30 July 2011

Space-General

I worked, as I have said, at "Space-General Division" of Aerojet - itself owned by a company called General Tire and Rubber - which provided some high-jinx at work.  The whole company structure had offices in France and England - and there was system of telphoning amongst them.  You could dial a number that got you to the General Tire headquarters in Akron, Ohio.  Then you had a dial-tone and could do another to get you to France or England - and so forth.  The switching was all mechanical, so to get a connexion all the way from your office to Akron to Paris to London back to Akron and back to El Monte to ring the guy in the neighbouring office was ... well, stupid, actually, and getting the connexion took minutes.  But we thought it fun.  I was, after all, just 20.
I had my first practical lessons in computer use there.  I had done various bits and pieces at UCLA, but at SGC (Space-General Corporation), though I was not programming, I was running programmes, sometimes helping to debug them (all Fortran), driving back and forth to Azusa, where Aerojet (and the computer) were located - running card sorters, printers, etc - it was all quite instructive, and did, in fact, set me in practical computer work.

Life in Los Angeles at the time was riding on an economic high.  Men (mostly men, in fact) were being paid high salaries.  President Kennedy's space programme was in high gear.  There was money everywhere.

Nevertheless, some people seemed to spend it faster than it came in.  Edna and I had a friend named Phil Sollow.  Phil was an engineer.  He had bought a house, and a lot of furniture, all on debt.  He was paid a lot more than I was.  Nevertheless, the time came when he could not service his debt.  This was short-term, as I recall, but he became our paying passenger, to save money.  He was a race-car enthusiast, so I suppose his Alfa-Romeo (or was it a Lotus?) took a lot of petrol.  For several months, he paid us $15 a week, I think it was, to take him to work.

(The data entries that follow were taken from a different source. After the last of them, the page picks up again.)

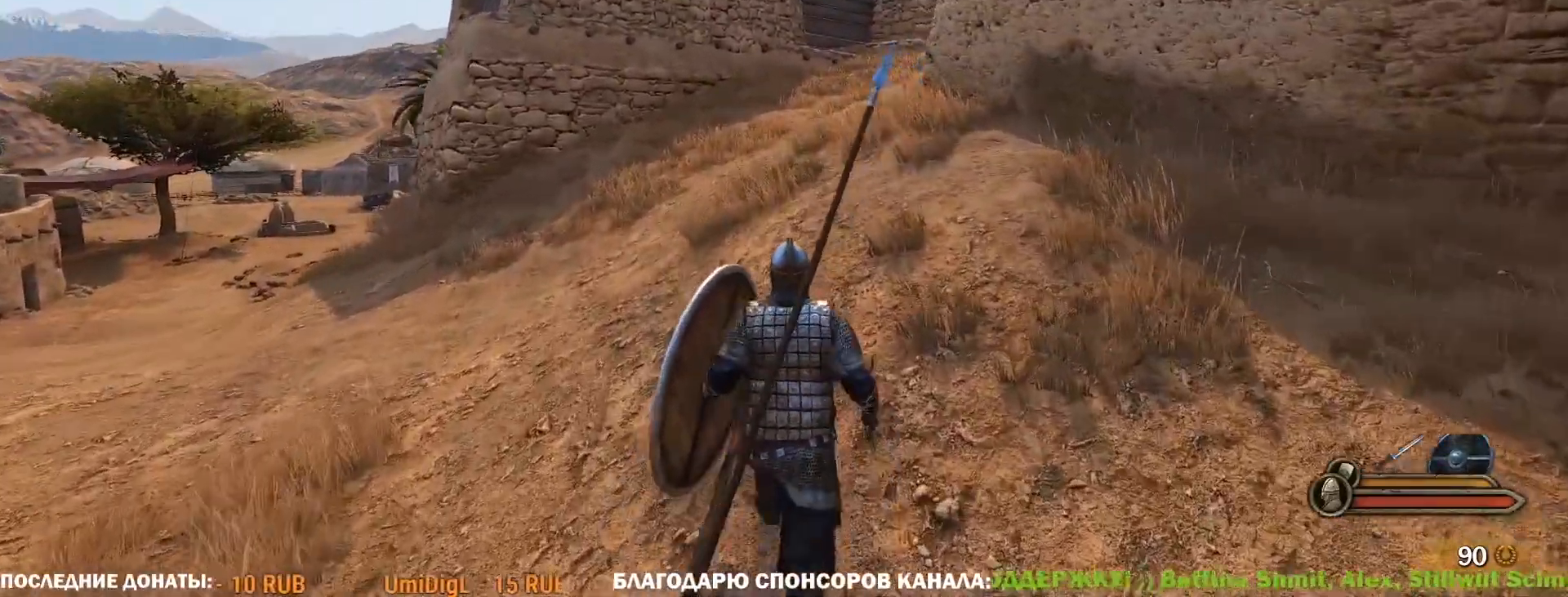
{"keys": ["caps_lock", "w"], "mouse": [], "events": []}
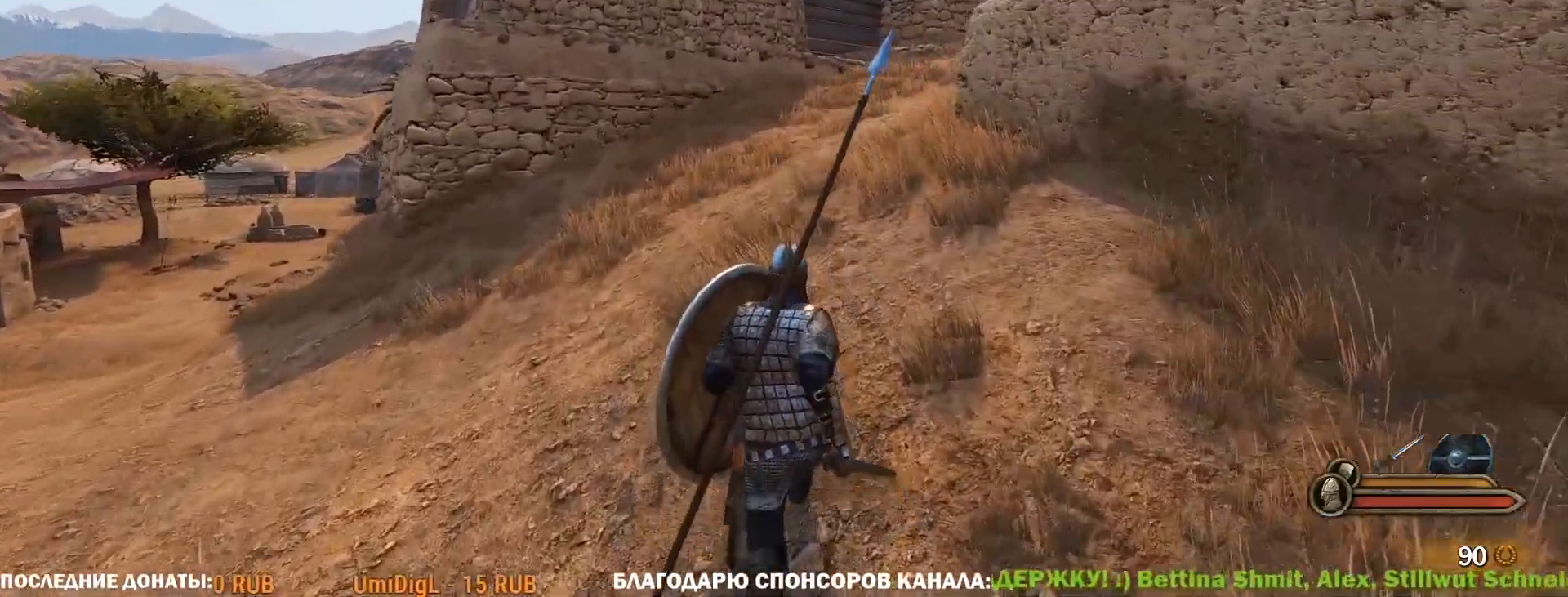
{"keys": ["caps_lock", "w"], "mouse": [], "events": []}
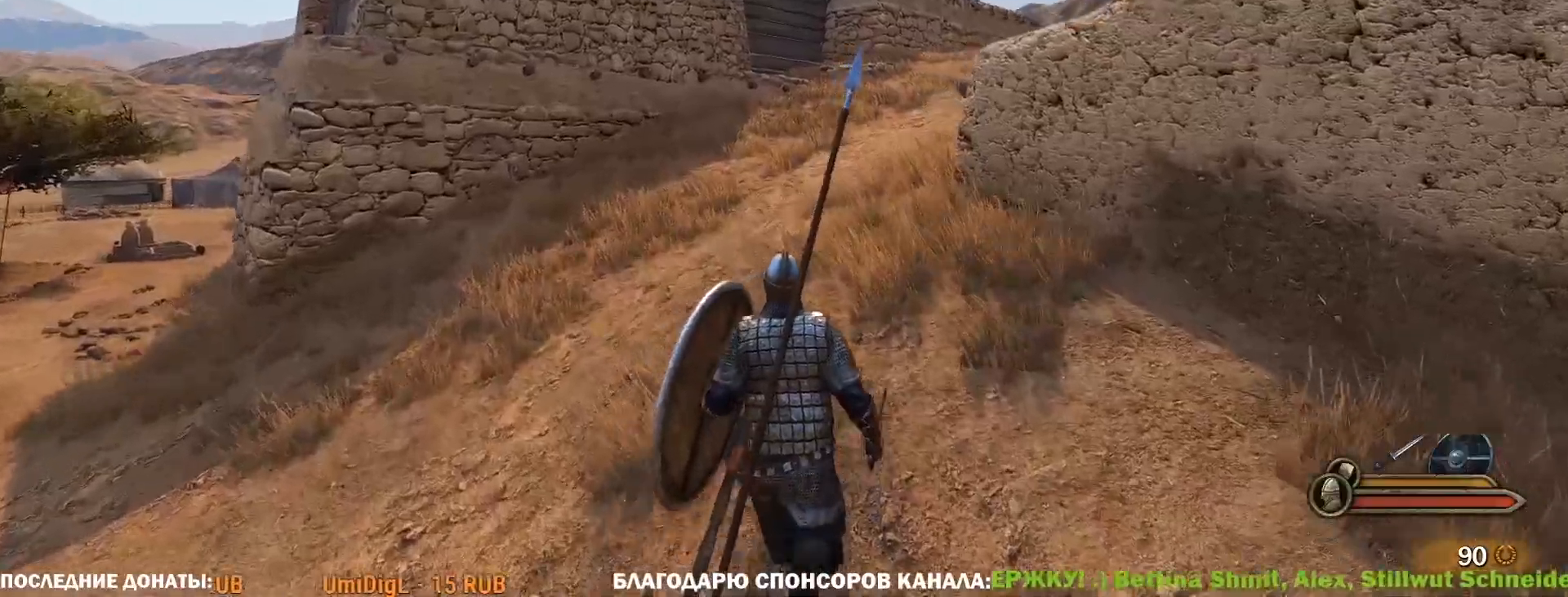
{"keys": ["caps_lock", "w"], "mouse": [], "events": []}
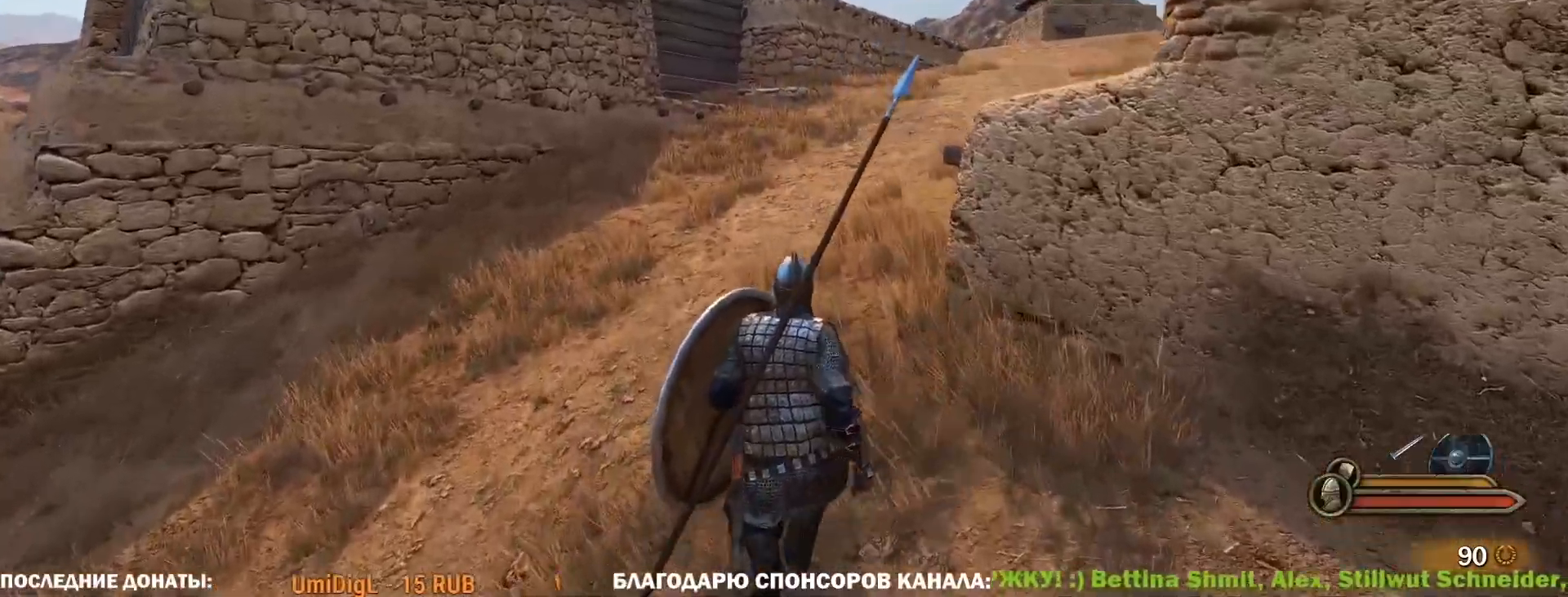
{"keys": ["caps_lock", "w"], "mouse": [], "events": []}
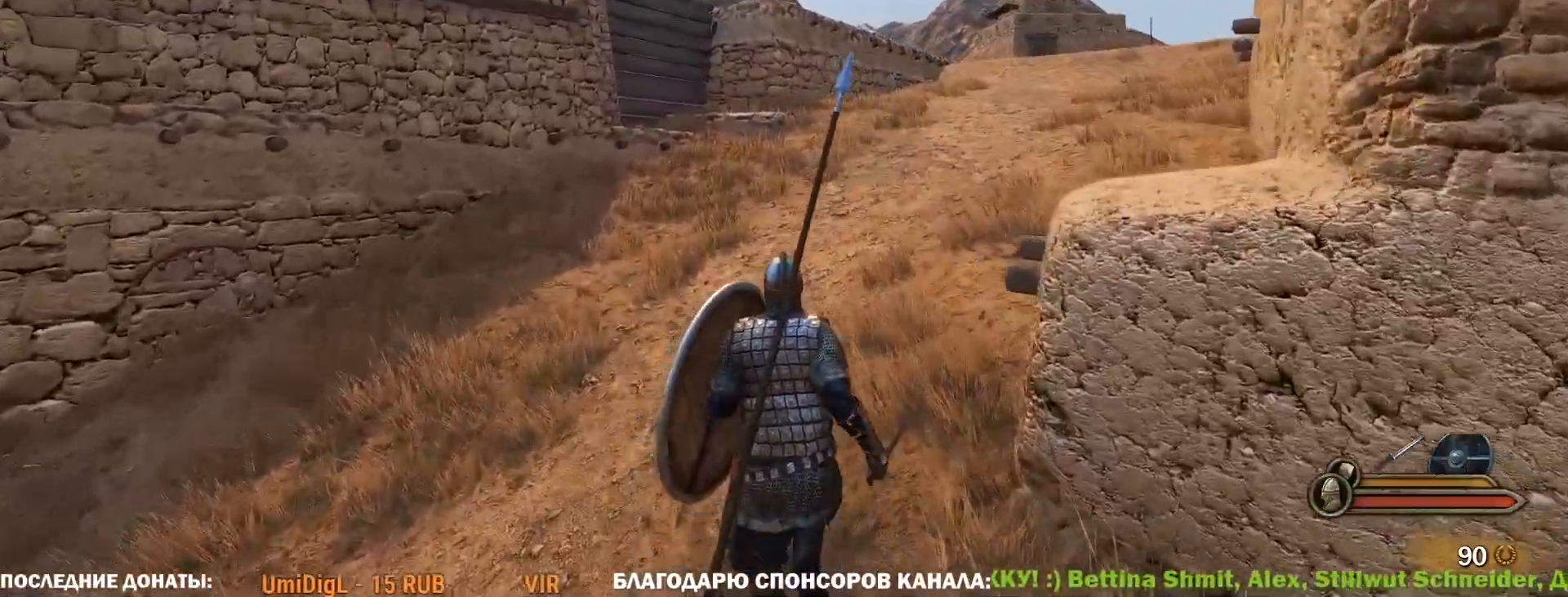
{"keys": ["caps_lock", "w"], "mouse": [], "events": []}
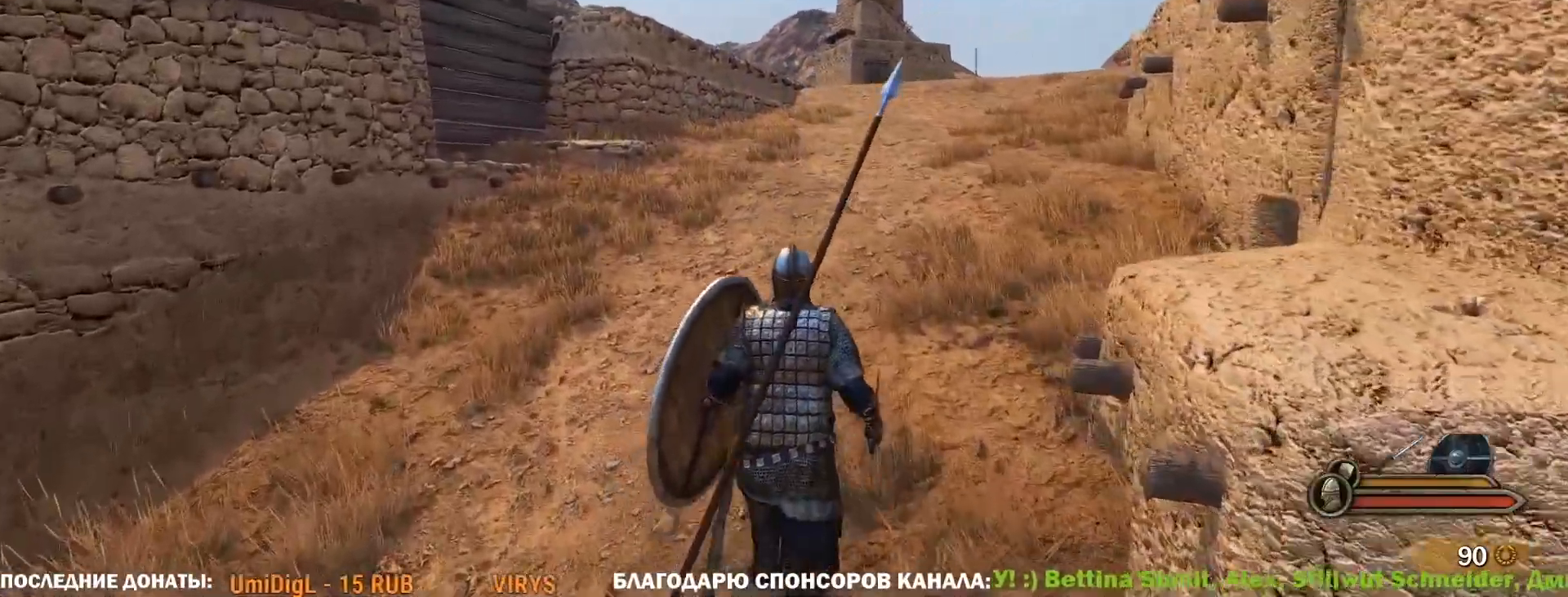
{"keys": ["caps_lock", "w"], "mouse": [], "events": []}
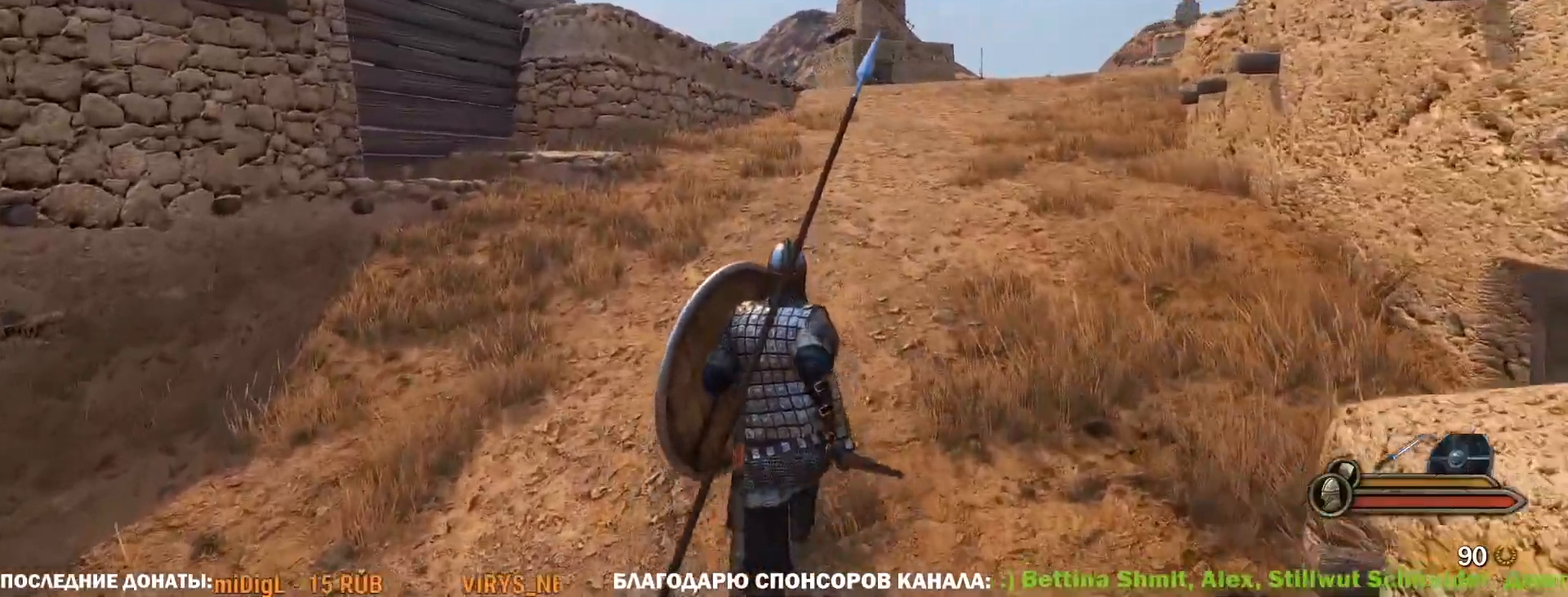
{"keys": ["caps_lock", "w"], "mouse": [], "events": []}
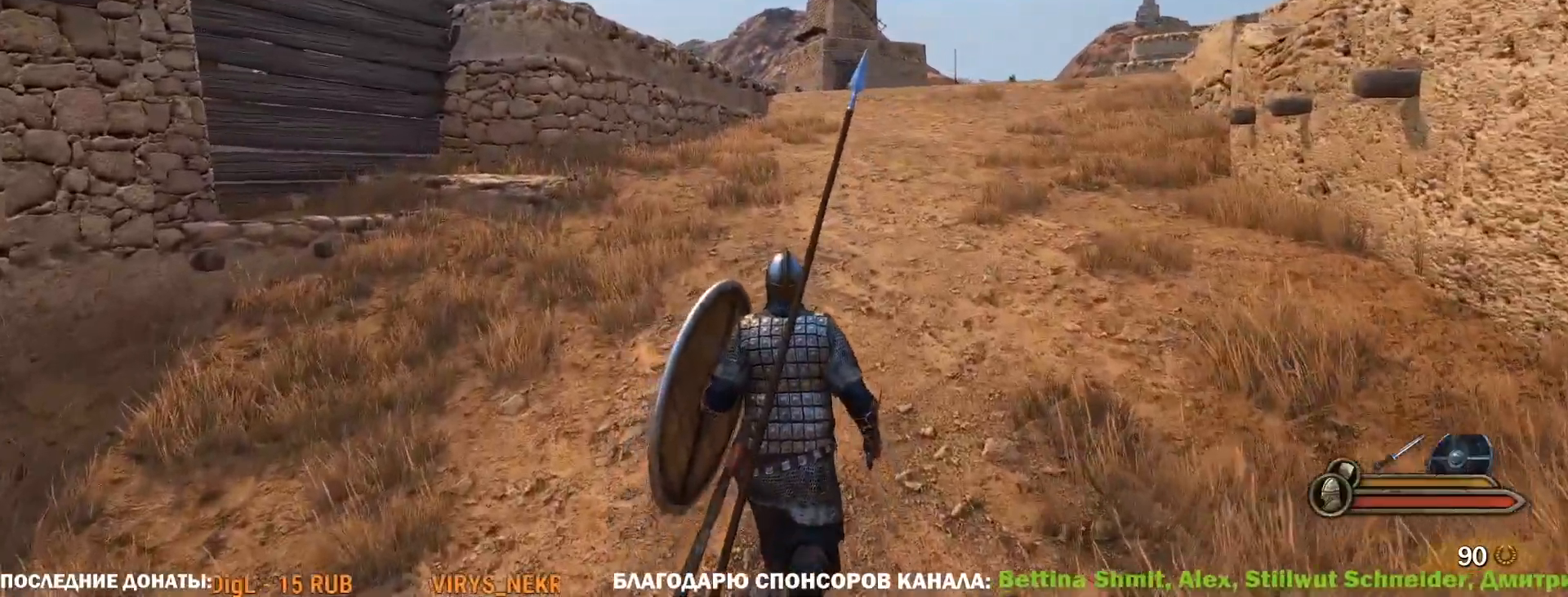
{"keys": ["caps_lock", "w"], "mouse": [], "events": []}
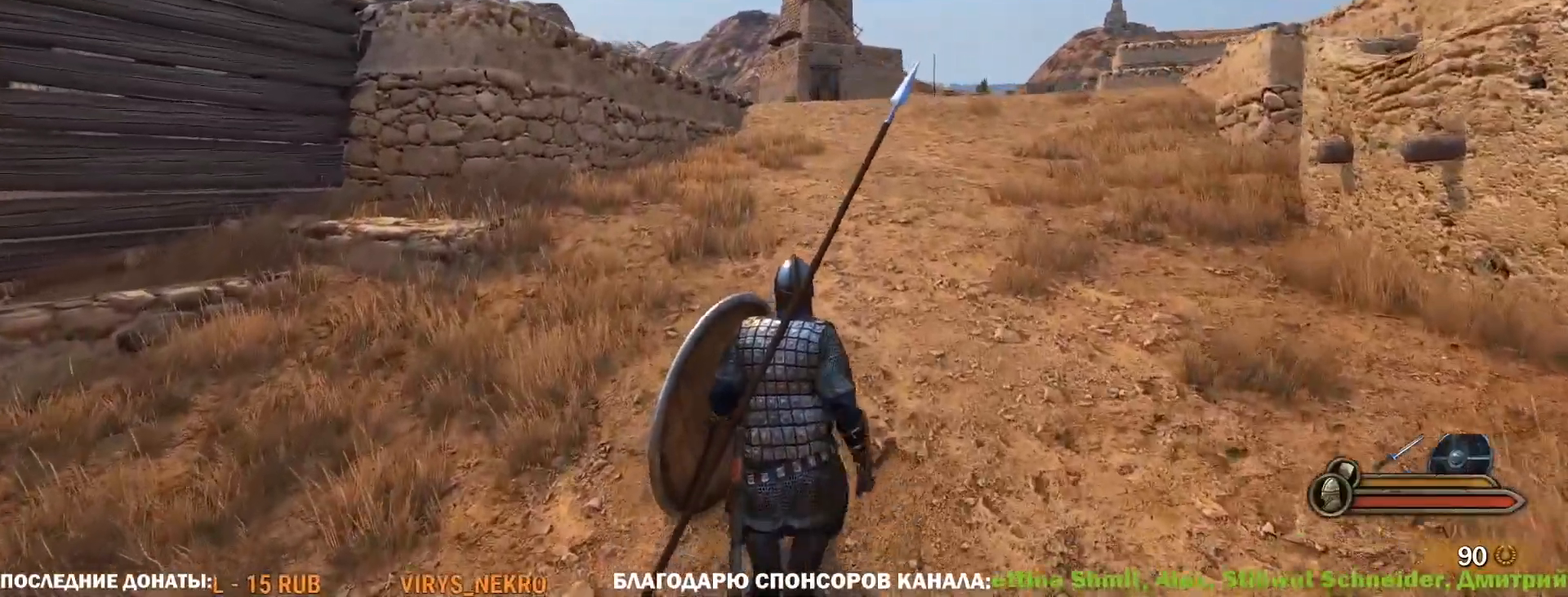
{"keys": ["caps_lock", "w"], "mouse": [], "events": []}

He regretted this decision at times.  It is a wonder that I survived.  I was a very scary driver - put it in the fast lane, keep it there at top speed it would go (not all that in my old Renault Dauphine) until a couple of hundred metres from the exit, then zoom through whatever traffic happened to be in the way.  Phil, the racing enthusiastic, found it ... unnerving, and said so.

The Renault caused some consternation the day it caught fire.  It had a rear engine.  Driving to Aerojet one day, I was surprised to see a car pull up beside me, gesticulating.  Look in the rear-view mirror.  Flames coming from the bonnet.

I was near an exit, so I pulled off - and stopped right in front of a petrol station.

As I said, I was 20.

No, he didn't have a fire extinguisher, and get that thing away.

The fire brigade came soon and put it out - and the petrol station was able pretty quickly to replace the tubing that had leaked.

It's a wonder we survive to reproduce.

Edna and I had some nice times together then.  We became fairly enthusiastic ice skaters, at the local rink.  And I loved the Arcadia Arboretum, which we went to probably weekly for a while.  We had dinner with a Romanian friend, an engineer at SGC, Elliot Kleinman.

All of this changed, if not instantly, at least very quickly, on 14 August, 1963, when Kathleen was born.